Don’t judge me.

Yes, I have watched some of the train wreck that is NBC’s “I’m a Celebrity – Get Me Out of Here,” and frankly I cannot think of a greater penance than watching this show.

As a Catholic Christian watching this show, my skin has crawled so much it could have crawled all the way to the Costa Rican jungle by now.

Spencer Pratt spewing all that pretend Christian BS and then getting baptized by Steven Baldwin in the river?
Please …God …. Make ….. It…….. Stop!

Janice Dickinson, with her lies, narcissism, and manipulation is that absolute poster child for the Me Generation.
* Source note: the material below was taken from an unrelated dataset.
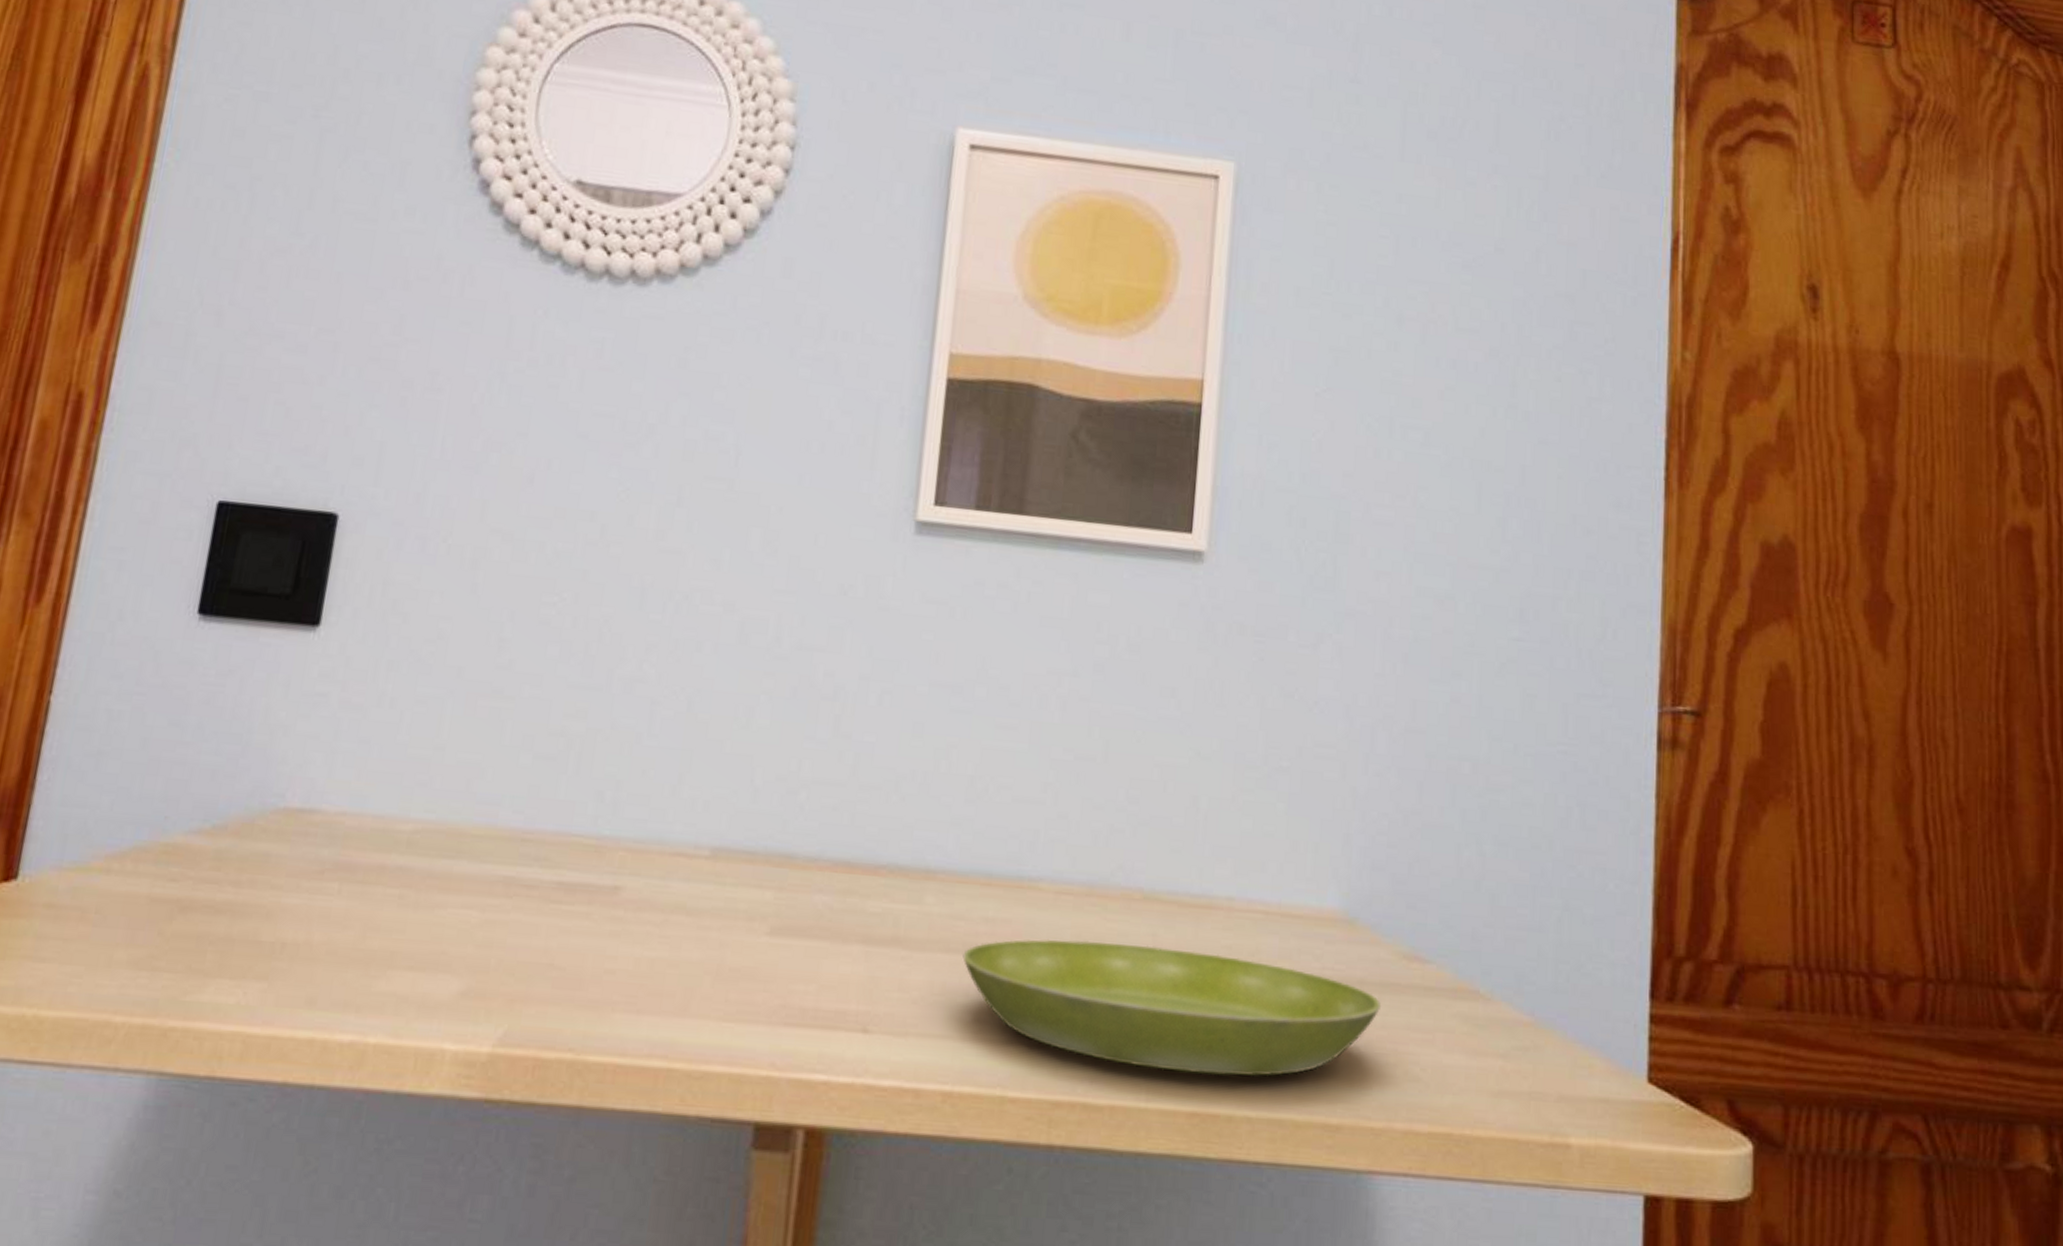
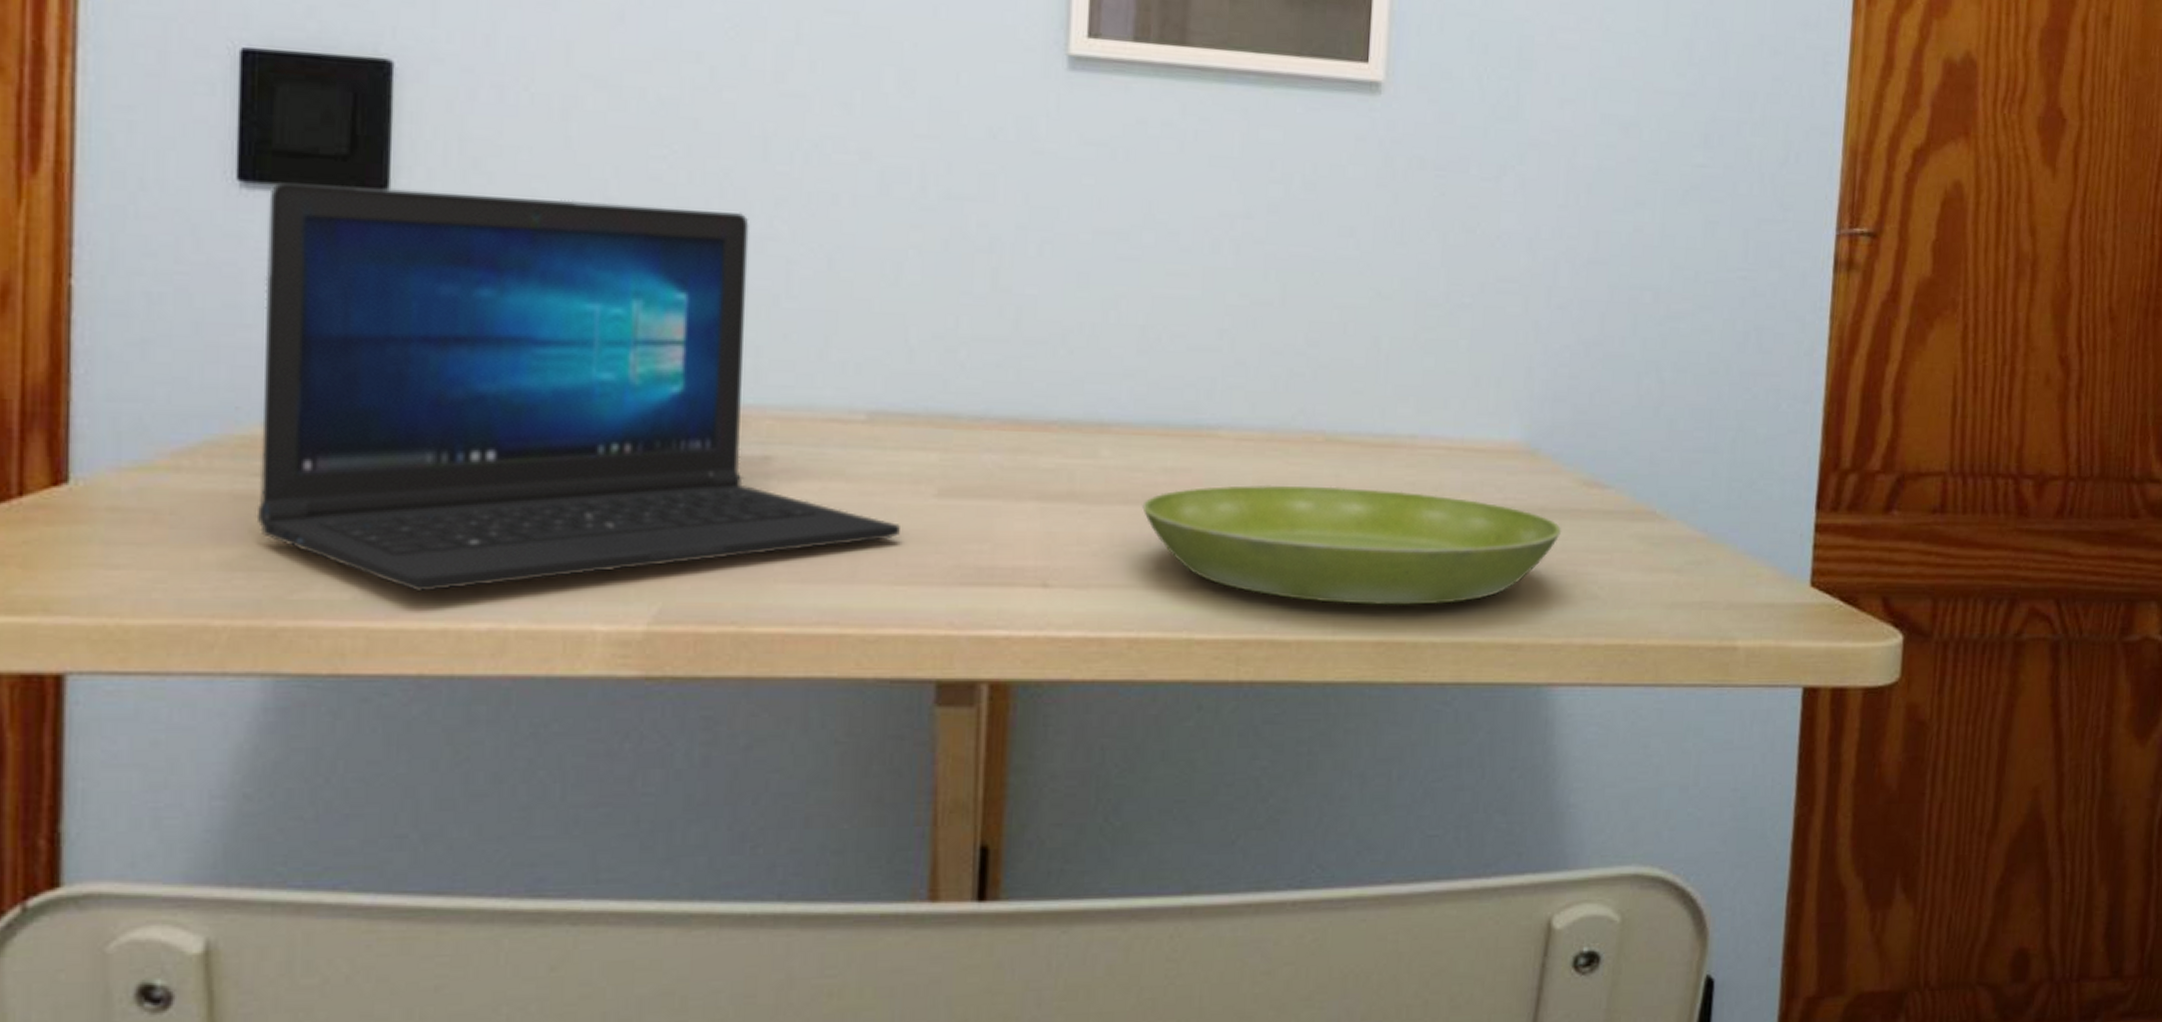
laptop: none [166,616,733,1001] -> present [256,182,900,592]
This show is so bad I actually like Sanjaya. SANJAYA!

Lou Diamond Phillips has been one of the only bright spots in the show. He has been even tempered, kind, and considerate. But then the other night he spoke about his gay friend who dies of AIDS and who led a closeted life to afraid to accept “how God made him.”
Please (weeping now) make it stop?!

Is there anything worthwhile for a Christian on this show? My answer is yes, for me anyway. One of the contestants is Patti Blagojevich, wife of the impeached Governor of Illinois Rod Blagojevich. Since the entire meltdown happened in Illinois after the release of tapes purporting to show Gov. Blagojevich selling his seat, I have made quite a few jokes at the expense of the Governor. On the show, Patti has a few times protested her husband’s innocence. While I don’t think that likely, a funny thing has happened while I have watched this show. I found out that the Blagojeviches are real people. Flesh and blood. With hurts and pains just like me. And while Rod may have done some bad things they are still people made in the image and likeness of their God. They are people trying to raise small children and trying to shield them from the chaos that surrounds them, even if it is self induced to some degree.

That is the funny thing about this show. As I watched some of the celebrities on this show try to do some quasi-Christian things I shouted at the TV, “NO, that is not what being a Christian is all about!”

But lately, as I watch Patti’s sorrow and think about her family in human terms while remembering the schadenfreude I felt some months ago as their lives fell apart I find I am now shouting at myself,”NO, that is not what being a Christian is all about!”

I learned something about being a Christian from “I’m a Celebrity, Get Me Out Of Here!” after all. Who woulda thunk it?